▸ EXERCISE DETAILS:
In the records below, count the lines that have "center" and answer with the number alone.

▸ DATA:
────────────────

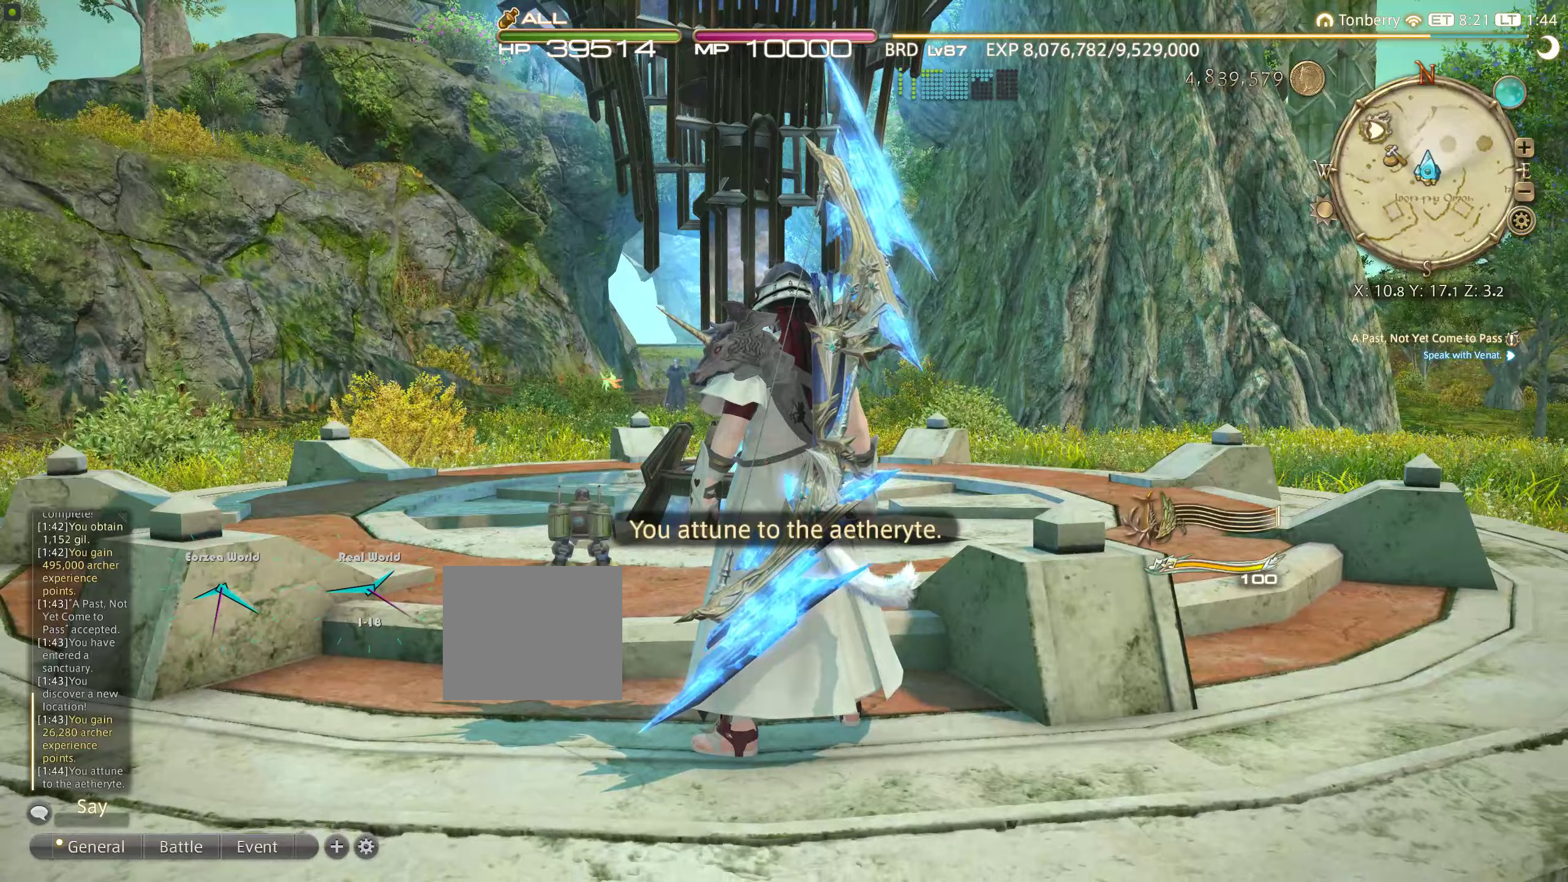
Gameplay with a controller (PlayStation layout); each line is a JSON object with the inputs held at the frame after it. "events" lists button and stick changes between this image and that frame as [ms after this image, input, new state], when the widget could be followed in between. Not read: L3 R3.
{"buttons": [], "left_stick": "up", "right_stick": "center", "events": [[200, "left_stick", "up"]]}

────────────────

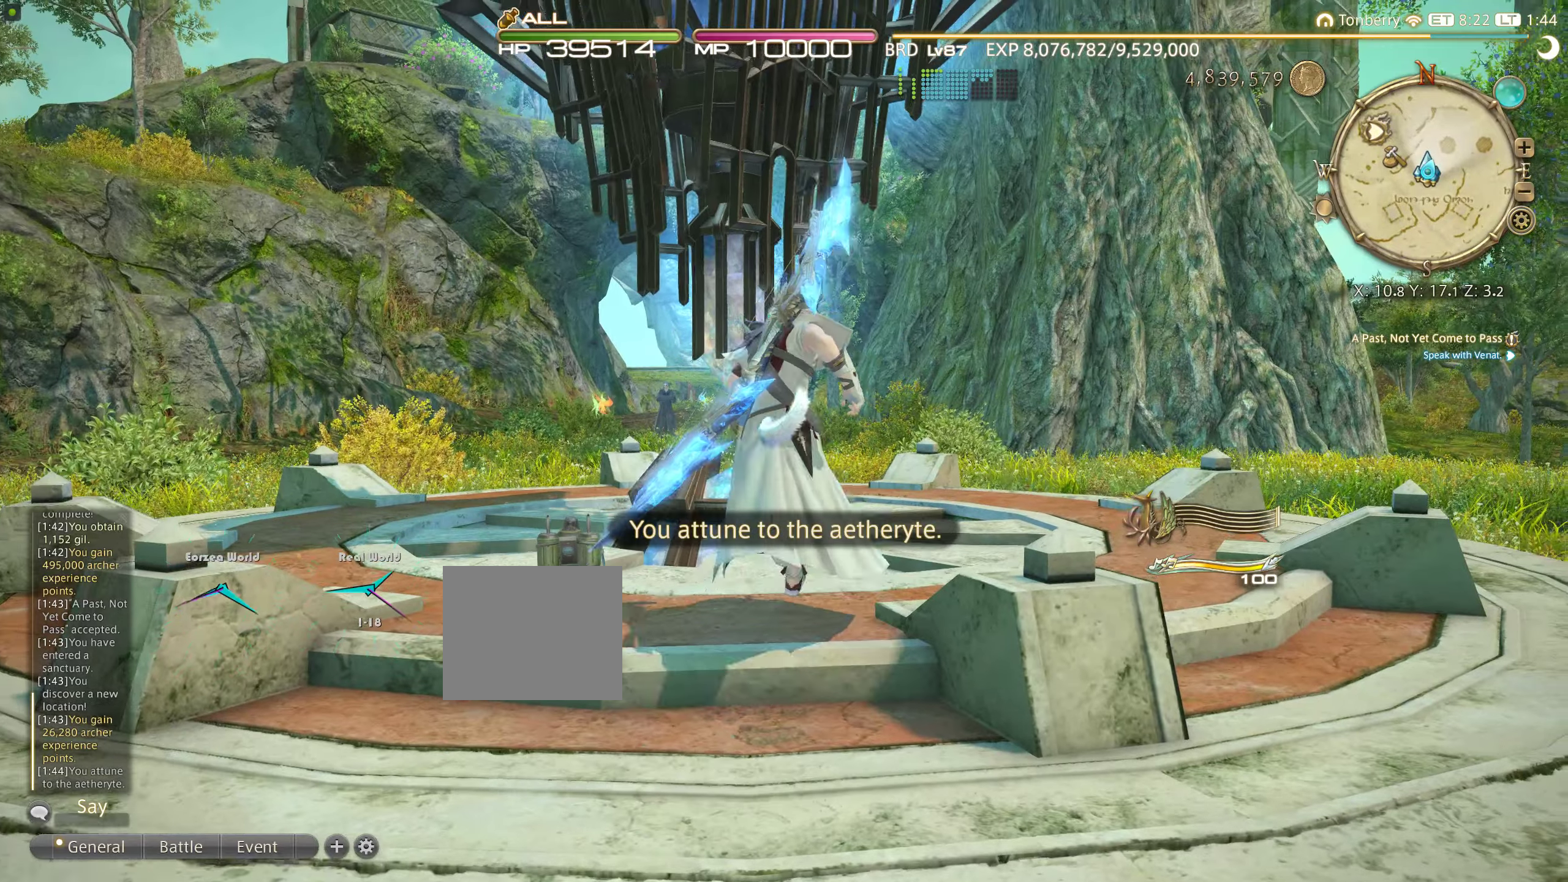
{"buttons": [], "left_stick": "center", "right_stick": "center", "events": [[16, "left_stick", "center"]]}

────────────────

▸ RESULT FOR THIS TASK:
2